A standard kopeck piece in a standard panel five-story building is really impressive: a golden ceiling, ordinary polished furniture adorned with bas-reliefs similar to medieval ones, frightening masks hang everywhere, a shield and a sword hang over the sofa in the living room. There are a lot of details, and all very strange – as if the owner of the apartment was really trying to recreate the castle of a medieval knight. But it turned out what happened.

A golden ceiling, under which a chandelier with glass pendants flaunts, by the window there is something that looks like a fireplace – with monograms and even a lion’s face, a book-table and a clearly very inexpensive sofa are right there. What brings it all together is a red carpet laid on top of another carpet – or carpet, which is also weird. Only the balcony door stands out from the general scarlet drama. Typical white plastic does not fit into the concept of the Middle Ages.

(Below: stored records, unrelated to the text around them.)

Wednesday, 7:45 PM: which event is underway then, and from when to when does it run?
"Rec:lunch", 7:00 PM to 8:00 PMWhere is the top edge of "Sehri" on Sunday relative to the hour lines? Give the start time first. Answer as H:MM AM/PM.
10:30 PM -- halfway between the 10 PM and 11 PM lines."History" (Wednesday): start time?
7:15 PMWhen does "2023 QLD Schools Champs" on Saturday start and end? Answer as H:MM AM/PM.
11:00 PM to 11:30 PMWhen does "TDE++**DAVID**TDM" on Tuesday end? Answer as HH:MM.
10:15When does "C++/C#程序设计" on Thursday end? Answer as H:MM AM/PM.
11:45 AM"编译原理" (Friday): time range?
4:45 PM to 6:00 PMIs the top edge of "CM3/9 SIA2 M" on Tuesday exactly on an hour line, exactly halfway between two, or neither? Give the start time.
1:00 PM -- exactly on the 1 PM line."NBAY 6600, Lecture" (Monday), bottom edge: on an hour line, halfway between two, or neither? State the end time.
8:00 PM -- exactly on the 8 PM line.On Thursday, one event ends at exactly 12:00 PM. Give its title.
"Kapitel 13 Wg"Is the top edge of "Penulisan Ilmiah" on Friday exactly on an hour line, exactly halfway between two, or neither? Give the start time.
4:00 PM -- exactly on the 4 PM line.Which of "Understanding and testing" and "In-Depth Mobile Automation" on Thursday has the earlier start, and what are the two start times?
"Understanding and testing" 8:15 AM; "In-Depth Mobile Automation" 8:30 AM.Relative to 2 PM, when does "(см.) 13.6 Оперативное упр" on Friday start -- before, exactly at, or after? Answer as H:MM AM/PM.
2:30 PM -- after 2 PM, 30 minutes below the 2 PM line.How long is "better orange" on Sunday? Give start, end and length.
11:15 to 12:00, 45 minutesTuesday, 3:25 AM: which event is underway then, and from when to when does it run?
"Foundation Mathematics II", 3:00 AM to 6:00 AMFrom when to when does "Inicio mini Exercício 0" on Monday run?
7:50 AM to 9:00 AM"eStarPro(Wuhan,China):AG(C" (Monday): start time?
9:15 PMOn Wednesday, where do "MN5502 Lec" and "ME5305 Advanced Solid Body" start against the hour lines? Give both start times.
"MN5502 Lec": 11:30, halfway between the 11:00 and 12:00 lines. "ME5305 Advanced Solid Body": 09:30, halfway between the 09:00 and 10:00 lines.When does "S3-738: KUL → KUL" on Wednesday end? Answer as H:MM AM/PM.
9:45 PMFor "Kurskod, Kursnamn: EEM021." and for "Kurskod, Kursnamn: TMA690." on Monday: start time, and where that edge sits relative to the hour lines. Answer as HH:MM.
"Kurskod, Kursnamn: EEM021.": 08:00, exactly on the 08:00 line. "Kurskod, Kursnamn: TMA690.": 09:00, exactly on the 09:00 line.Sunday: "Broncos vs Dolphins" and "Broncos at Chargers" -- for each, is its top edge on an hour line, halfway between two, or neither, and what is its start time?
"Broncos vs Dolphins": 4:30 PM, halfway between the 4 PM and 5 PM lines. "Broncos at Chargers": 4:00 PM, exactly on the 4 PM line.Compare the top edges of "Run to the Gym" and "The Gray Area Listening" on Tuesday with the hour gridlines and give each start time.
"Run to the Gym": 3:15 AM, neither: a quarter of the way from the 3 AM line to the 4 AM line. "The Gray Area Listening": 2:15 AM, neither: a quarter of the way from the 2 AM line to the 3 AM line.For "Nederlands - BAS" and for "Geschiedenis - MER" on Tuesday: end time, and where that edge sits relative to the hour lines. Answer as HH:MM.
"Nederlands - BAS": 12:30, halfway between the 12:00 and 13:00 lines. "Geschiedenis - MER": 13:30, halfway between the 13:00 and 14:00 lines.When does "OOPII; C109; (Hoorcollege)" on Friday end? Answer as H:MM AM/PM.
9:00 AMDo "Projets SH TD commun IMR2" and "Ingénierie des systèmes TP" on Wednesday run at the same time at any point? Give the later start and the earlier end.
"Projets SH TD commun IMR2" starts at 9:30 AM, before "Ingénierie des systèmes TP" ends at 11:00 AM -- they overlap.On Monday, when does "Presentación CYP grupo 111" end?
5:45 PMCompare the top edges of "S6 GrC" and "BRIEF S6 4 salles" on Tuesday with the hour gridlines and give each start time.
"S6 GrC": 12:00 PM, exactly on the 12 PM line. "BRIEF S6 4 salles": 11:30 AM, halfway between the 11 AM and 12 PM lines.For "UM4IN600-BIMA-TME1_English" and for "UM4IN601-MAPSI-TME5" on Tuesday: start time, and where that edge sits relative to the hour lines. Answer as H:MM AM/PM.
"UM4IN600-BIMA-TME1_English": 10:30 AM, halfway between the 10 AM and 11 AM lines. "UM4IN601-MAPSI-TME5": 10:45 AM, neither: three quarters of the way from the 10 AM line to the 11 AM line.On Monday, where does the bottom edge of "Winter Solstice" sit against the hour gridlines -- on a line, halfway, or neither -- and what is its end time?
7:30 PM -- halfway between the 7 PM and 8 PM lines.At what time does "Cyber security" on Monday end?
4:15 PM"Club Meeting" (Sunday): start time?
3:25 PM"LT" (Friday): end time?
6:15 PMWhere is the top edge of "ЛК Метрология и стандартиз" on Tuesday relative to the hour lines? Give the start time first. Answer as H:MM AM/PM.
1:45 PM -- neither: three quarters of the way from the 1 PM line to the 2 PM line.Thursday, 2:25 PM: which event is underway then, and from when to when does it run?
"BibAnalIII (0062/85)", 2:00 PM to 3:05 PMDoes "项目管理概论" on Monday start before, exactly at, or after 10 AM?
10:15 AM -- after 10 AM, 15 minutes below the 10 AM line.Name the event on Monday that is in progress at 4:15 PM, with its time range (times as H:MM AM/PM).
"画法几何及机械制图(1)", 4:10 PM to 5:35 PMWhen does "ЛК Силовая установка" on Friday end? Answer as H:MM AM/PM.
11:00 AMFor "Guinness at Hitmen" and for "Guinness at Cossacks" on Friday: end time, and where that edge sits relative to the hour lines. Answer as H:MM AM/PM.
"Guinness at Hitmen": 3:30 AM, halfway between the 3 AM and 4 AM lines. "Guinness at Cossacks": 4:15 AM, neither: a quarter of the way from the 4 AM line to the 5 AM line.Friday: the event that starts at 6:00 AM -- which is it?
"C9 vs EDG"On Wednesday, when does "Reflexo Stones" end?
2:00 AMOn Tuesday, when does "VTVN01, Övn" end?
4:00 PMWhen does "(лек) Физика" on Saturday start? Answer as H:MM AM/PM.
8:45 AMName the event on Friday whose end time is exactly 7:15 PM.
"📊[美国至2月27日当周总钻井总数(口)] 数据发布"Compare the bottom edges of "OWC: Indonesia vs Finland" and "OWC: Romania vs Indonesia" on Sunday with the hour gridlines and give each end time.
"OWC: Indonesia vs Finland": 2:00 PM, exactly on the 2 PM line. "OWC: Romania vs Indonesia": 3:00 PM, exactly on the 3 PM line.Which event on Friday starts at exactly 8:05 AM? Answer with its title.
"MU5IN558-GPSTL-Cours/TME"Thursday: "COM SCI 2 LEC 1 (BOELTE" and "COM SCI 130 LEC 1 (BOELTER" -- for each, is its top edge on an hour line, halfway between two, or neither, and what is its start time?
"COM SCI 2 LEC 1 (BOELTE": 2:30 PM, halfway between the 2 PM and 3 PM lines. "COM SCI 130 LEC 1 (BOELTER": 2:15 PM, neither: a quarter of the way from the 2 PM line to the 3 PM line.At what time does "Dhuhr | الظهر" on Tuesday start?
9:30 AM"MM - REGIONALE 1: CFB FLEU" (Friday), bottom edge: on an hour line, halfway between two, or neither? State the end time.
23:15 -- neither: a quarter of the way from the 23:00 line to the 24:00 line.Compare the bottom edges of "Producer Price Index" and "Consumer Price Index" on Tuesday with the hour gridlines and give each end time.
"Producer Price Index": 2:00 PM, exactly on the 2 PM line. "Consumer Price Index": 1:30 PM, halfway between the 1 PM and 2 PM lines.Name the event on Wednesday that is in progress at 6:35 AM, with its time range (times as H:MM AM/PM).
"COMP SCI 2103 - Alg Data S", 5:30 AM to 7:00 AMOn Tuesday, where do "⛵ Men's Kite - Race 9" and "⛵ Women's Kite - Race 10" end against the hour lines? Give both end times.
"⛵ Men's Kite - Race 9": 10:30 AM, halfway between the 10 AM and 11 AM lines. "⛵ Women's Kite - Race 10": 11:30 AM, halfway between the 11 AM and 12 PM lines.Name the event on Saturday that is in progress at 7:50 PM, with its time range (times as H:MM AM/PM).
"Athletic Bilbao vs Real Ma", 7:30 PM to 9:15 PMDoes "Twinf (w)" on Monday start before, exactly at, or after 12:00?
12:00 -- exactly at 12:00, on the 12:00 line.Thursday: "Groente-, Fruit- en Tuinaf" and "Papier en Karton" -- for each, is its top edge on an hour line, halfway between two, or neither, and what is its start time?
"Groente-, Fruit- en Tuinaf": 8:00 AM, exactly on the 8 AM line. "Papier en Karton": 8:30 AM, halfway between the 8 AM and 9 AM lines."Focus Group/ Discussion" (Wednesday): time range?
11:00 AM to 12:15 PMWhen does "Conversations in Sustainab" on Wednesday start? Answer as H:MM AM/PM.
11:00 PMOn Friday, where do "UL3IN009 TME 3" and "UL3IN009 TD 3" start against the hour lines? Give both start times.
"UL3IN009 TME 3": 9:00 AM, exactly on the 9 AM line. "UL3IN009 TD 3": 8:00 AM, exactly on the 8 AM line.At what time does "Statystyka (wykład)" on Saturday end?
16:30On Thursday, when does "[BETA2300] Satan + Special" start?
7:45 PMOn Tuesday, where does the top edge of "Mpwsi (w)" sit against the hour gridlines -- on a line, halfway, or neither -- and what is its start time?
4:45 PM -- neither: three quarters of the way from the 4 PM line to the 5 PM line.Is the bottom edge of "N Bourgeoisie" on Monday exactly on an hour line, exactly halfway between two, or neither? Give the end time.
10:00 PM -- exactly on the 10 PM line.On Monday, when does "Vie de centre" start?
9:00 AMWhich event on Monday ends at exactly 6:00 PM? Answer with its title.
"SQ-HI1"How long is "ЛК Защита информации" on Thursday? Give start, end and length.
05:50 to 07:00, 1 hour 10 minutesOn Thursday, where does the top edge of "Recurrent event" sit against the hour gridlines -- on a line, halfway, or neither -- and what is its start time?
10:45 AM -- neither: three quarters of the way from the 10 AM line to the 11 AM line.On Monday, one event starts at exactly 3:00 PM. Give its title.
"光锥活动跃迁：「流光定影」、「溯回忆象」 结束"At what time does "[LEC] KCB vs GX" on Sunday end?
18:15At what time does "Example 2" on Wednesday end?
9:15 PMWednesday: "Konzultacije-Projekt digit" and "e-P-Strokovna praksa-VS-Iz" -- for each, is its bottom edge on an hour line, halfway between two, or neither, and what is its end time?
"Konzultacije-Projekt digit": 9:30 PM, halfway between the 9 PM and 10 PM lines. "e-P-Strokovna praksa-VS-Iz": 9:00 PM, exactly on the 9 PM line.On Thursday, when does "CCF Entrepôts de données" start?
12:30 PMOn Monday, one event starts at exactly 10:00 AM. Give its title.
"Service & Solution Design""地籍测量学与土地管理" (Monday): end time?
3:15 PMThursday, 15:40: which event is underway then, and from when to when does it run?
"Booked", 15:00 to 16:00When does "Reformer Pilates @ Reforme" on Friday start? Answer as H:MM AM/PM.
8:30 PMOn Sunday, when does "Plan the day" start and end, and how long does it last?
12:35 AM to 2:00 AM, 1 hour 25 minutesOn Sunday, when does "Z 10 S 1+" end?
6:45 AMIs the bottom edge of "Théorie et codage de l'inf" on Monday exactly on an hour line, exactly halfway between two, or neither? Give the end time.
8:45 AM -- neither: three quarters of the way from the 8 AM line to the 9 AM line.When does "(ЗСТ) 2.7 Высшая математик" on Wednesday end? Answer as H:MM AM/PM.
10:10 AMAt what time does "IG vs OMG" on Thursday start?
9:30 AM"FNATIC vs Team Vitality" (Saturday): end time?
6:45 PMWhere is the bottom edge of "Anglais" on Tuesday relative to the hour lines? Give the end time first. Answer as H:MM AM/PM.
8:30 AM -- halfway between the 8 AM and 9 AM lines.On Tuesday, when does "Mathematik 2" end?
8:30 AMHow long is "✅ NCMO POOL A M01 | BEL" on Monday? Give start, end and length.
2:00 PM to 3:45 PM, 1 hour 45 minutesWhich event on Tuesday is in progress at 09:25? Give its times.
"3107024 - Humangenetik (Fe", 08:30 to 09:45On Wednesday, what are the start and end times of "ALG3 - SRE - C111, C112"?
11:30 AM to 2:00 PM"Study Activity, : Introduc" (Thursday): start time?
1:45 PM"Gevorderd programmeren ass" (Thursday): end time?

Heavy carving is adjacent to standard Soviet furniture, the carpet lies even on the balcony, and in the smaller room the carpets are laid in three layers altogether. There are two refrigerators in the apartment – one in the kitchen and the other in the hallway. Both are lavishly decorated with apparently homemade stucco. There are crosses on the kitchen cabinets, the sinks are decorated with something stylized as cobblestones.

Contrasted with this splendor is the countertop, darkened by spilled tea, and linoleum “like parquet”. There is no dining table – and why is it.

Separate compliments were awarded to the toilet – they say, the “throne” is modest for the count. And what is behind the “throne” in the wall? A door to the underworld?

The realtor, however, describes the apartment in a very mundane way: a house built in 1973, rooms in a “trailer”, a separate bathroom, a kitchen – 6 squares. “The apartment is in a residential condition,” – just in case, the announcement informs. By the way, this miracle costs 2 million 650 thousand rubles.

Someone even suggested that this is actually the Tula residence of not Dracula, but Nikita Dzhigurda. Decent version! And what do you think?